At this point in my gardening journey, I’m even thankful for the weeds. They’ve taught me a lot of truths and opened my eyes to important lessons about my life, the gospel and relationships. It turns out they also have incredible health and nutritional value. To think that the most nutritious vegetable we grow is one we don’t even have to plant. You might be lucky and have some purslane growing in your backyard too.
I’m thankful for what gardening has taught my kids. Yes, sometimes they complain and grumble, but sometimes they marvel at the first tiny shoots or wonder and ask fantastic questions. Sometimes, they fight and point out why it’s unfair that their sibling got that job and they didn’t, but other times they work together beautifully and chat and laugh and smile. Sometimes, they ask why they have to harvest the tomatoes because they hate tomatoes, but other times they’ll surprise me and rip off a piece of kale and say how delicious it is.

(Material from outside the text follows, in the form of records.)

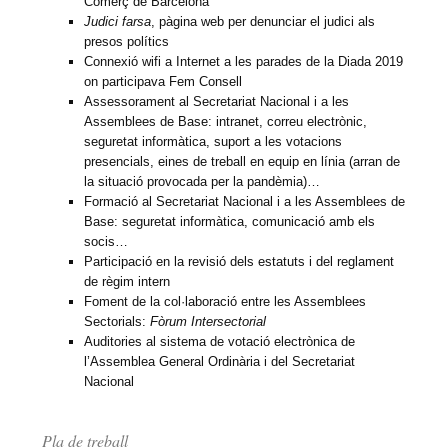
Comerç de Barcelona
Judici farsa
, pàgina web per denunciar el judici als
presos polítics
Connexió wifi a Internet a les parades de la Diada 2019
on participava Fem Consell
Assessorament al Secretariat Nacional i a les
Assemblees de Base: intranet, correu electrònic,
seguretat informàtica, suport a les votacions
presencials, eines de treball en equip en línia (arran de
la situació provocada per la pandèmia)…
Formació al Secretariat Nacional i a les Assemblees de
Base: seguretat informàtica, comunicació amb els
socis…
Participació en la revisió dels estatuts i del reglament
de règim intern
Foment de la col·laboració entre les Assemblees
Sectorials:
Fòrum Intersectorial
Auditories al sistema de votació electrònica de
l’Assemblea General Ordinària i del Secretariat
Nacional
Pla de treball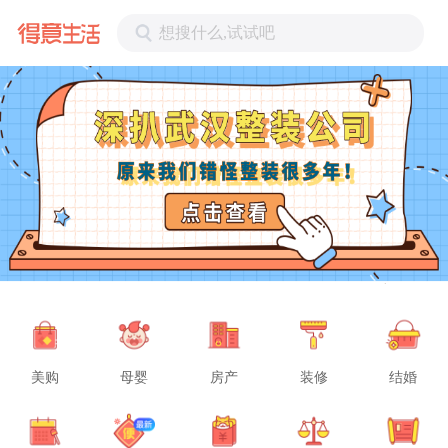
想搜什么,试试吧
美购
母婴
房产
装修
结婚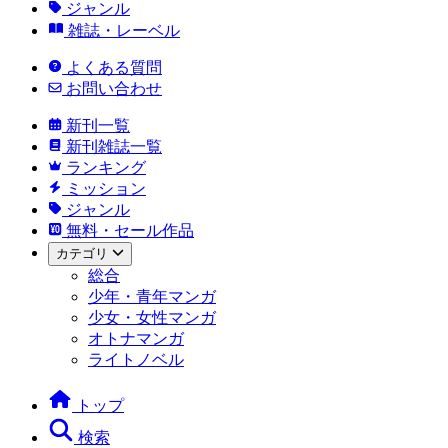
ジャンル
雑誌・レーベル
よくある質問
お問い合わせ
新刊一覧
新刊雑誌一覧
ランキング
ミッション
ジャンル
無料・セール作品
カテゴリ
総合
少年・青年マンガ
少女・女性マンガ
オトナマンガ
ライトノベル
トップ
検索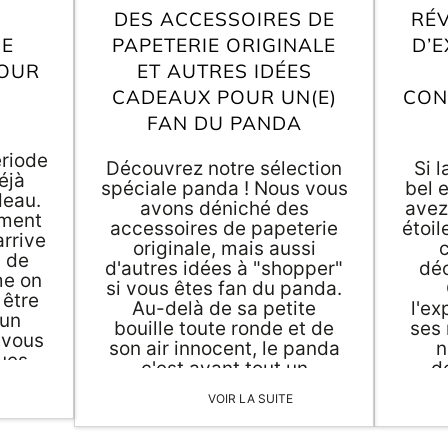
DES ACCESSOIRES DE
RÉV
DE
PAPETERIE ORIGINALE
D’
POUR
ET AUTRES IDÉES
CADEAUX POUR UN(E)
CON
FAN DU PANDA
ériode
Découvrez notre sélection
Si 
éjà
spéciale panda ! Nous vous
bel 
deau.
avons déniché des
avez
ement
accessoires de papeterie
étoil
arrive
originale, mais aussi
c
s de
d'autres idées à "shopper"
dé
me on
si vous êtes fan du panda.
 être
Au-delà de sa petite
l'ex
 un
bouille toute ronde et de
ses 
 vous
son air innocent, le panda
n
ues
c'est avant tout un
d
u de
symbole ! Devenu le
d
 une
VOIR LA SUITE
symbole des espèces
des
animales en voie
objet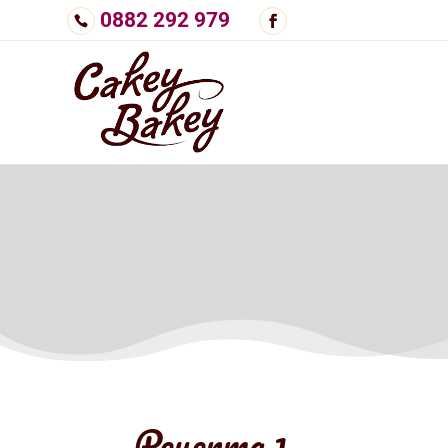
0882 292 979
Рецепта 1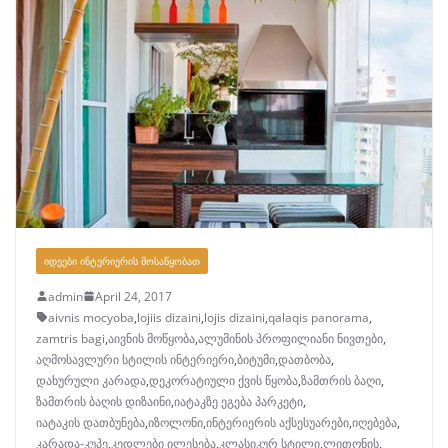
ᲘᲓᲔᲔᲑᲘ ᲘᲜᲢᲔᲠᲘᲔᲠᲘᲡ ᲛᲝᲡᲐᲬᲧᲝᲑᲐᲗ
admin
April 24, 2017
aivnis mocyoba
,
lojiis dizaini
,
lojis dizaini
,
qalaqis panorama
,
zamtris bagi
,
აივნის მოწყობა
,
ალუმინის პროფილიანი ნივთები
,
აღმოსავლური სტილის ინტერიერი
,
ბიტუმი
,
დათბობა
,
დახურული კარადა
,
დეკორატიული ქვის წყობა
,
ზამთრის ბაღი
,
ზამთრის ბაღის დიზაინი
,
იატაკზე ეგება პარკეტი
,
იატაკის დათბუნება
,
იზოლონი
,
ინტერიერის აქსესუარები
,
იღებება
,
კარადა-კუპე
,
კედლები ილესება
,
კლასიკურ სტილი
,
ლითონის
,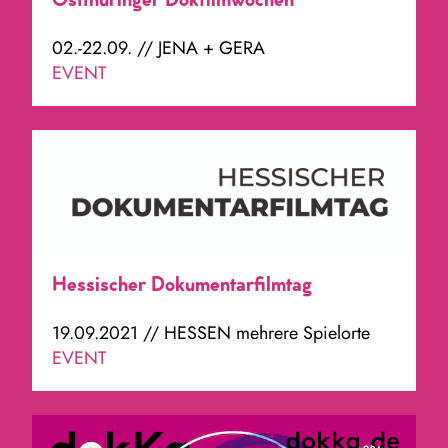
Ostthüringer Dokfilmwochen
02.-22.09. // JENA + GERA
EVENT
Hessischer Dokumentarfilmtag
19.09.2021 // HESSEN mehrere Spielorte
EVENT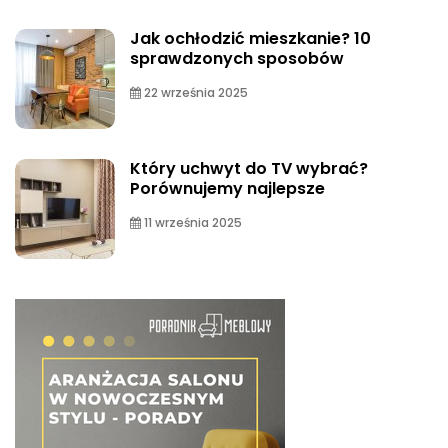
Jak ochłodzić mieszkanie? 10
sprawdzonych sposobów
22 września 2025
Który uchwyt do TV wybrać?
Porównujemy najlepsze
11 września 2025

I’m thankful for the chance to share our bounty. During 2020, we set up a little veggie stand and sold fruits, veggies and eggs to friends, family, neighbors and strangers. It was a time when most people weren’t going out much or getting together with people they loved. Our little stand felt like a reprieve from the craziness of everything going on and a reminder that we were still a part of a community. And there’s something very satisfying about knowing other people are enjoying what you’ve worked so hard to grow. I’m thankful for our garden. I’m thankful for sunkissed, still-warm strawberries on a summer afternoon. I’m thankful for juicy, ripe tomatoes. I’m thankful for potatoes and leeks and green beans and crisp lettuce and cucumbers. And garlic! Oh, I love garlic from our garden. I’m thankful for the hard work it all requires and the way it’s helped me grow. I’m grateful for the work that each member of my family contributes to make it all possible. And I’m thankful to God for giving us the increase and for teaching us of His ways as we try to labor with Him.